--- start Provided data ---

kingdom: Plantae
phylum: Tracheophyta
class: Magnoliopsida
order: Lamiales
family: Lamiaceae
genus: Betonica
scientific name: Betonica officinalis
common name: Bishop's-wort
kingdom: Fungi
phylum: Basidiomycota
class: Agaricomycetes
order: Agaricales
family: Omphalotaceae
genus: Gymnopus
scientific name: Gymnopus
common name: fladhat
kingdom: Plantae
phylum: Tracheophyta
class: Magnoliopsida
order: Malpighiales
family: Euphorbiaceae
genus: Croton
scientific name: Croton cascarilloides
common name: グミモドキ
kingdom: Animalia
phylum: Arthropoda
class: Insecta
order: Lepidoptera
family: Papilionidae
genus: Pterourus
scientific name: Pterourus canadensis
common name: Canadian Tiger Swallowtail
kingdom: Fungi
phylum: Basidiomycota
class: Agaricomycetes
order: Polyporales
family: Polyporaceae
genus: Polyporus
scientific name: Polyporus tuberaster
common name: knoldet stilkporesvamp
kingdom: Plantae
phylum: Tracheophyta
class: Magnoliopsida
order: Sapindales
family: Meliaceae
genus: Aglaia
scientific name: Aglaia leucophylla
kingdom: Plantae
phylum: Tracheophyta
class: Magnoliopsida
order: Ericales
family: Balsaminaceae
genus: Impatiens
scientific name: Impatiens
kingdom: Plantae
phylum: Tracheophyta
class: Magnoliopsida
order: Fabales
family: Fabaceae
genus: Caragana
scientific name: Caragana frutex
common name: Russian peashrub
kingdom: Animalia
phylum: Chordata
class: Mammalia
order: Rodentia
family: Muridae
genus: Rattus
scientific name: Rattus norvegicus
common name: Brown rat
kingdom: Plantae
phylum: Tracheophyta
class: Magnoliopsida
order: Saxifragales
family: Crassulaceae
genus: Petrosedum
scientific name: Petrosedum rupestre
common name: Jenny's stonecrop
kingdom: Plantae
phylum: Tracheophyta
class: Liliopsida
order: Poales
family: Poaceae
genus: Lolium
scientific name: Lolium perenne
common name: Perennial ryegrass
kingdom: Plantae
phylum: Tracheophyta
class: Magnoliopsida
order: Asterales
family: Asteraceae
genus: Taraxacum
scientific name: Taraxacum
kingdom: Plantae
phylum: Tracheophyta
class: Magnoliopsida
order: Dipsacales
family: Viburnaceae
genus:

--- end Provided data ---

# The problem
Please retype every line of the rows above with no changes.

# Output of the task
kingdom: Plantae
phylum: Tracheophyta
class: Magnoliopsida
order: Lamiales
family: Lamiaceae
genus: Betonica
scientific name: Betonica officinalis
common name: Bishop's-wort
kingdom: Fungi
phylum: Basidiomycota
class: Agaricomycetes
order: Agaricales
family: Omphalotaceae
genus: Gymnopus
scientific name: Gymnopus
common name: fladhat
kingdom: Plantae
phylum: Tracheophyta
class: Magnoliopsida
order: Malpighiales
family: Euphorbiaceae
genus: Croton
scientific name: Croton cascarilloides
common name: グミモドキ
kingdom: Animalia
phylum: Arthropoda
class: Insecta
order: Lepidoptera
family: Papilionidae
genus: Pterourus
scientific name: Pterourus canadensis
common name: Canadian Tiger Swallowtail
kingdom: Fungi
phylum: Basidiomycota
class: Agaricomycetes
order: Polyporales
family: Polyporaceae
genus: Polyporus
scientific name: Polyporus tuberaster
common name: knoldet stilkporesvamp
kingdom: Plantae
phylum: Tracheophyta
class: Magnoliopsida
order: Sapindales
family: Meliaceae
genus: Aglaia
scientific name: Aglaia leucophylla
kingdom: Plantae
phylum: Tracheophyta
class: Magnoliopsida
order: Ericales
family: Balsaminaceae
genus: Impatiens
scientific name: Impatiens
kingdom: Plantae
phylum: Tracheophyta
class: Magnoliopsida
order: Fabales
family: Fabaceae
genus: Caragana
scientific name: Caragana frutex
common name: Russian peashrub
kingdom: Animalia
phylum: Chordata
class: Mammalia
order: Rodentia
family: Muridae
genus: Rattus
scientific name: Rattus norvegicus
common name: Brown rat
kingdom: Plantae
phylum: Tracheophyta
class: Magnoliopsida
order: Saxifragales
family: Crassulaceae
genus: Petrosedum
scientific name: Petrosedum rupestre
common name: Jenny's stonecrop
kingdom: Plantae
phylum: Tracheophyta
class: Liliopsida
order: Poales
family: Poaceae
genus: Lolium
scientific name: Lolium perenne
common name: Perennial ryegrass
kingdom: Plantae
phylum: Tracheophyta
class: Magnoliopsida
order: Asterales
family: Asteraceae
genus: Taraxacum
scientific name: Taraxacum
kingdom: Plantae
phylum: Tracheophyta
class: Magnoliopsida
order: Dipsacales
family: Viburnaceae
genus:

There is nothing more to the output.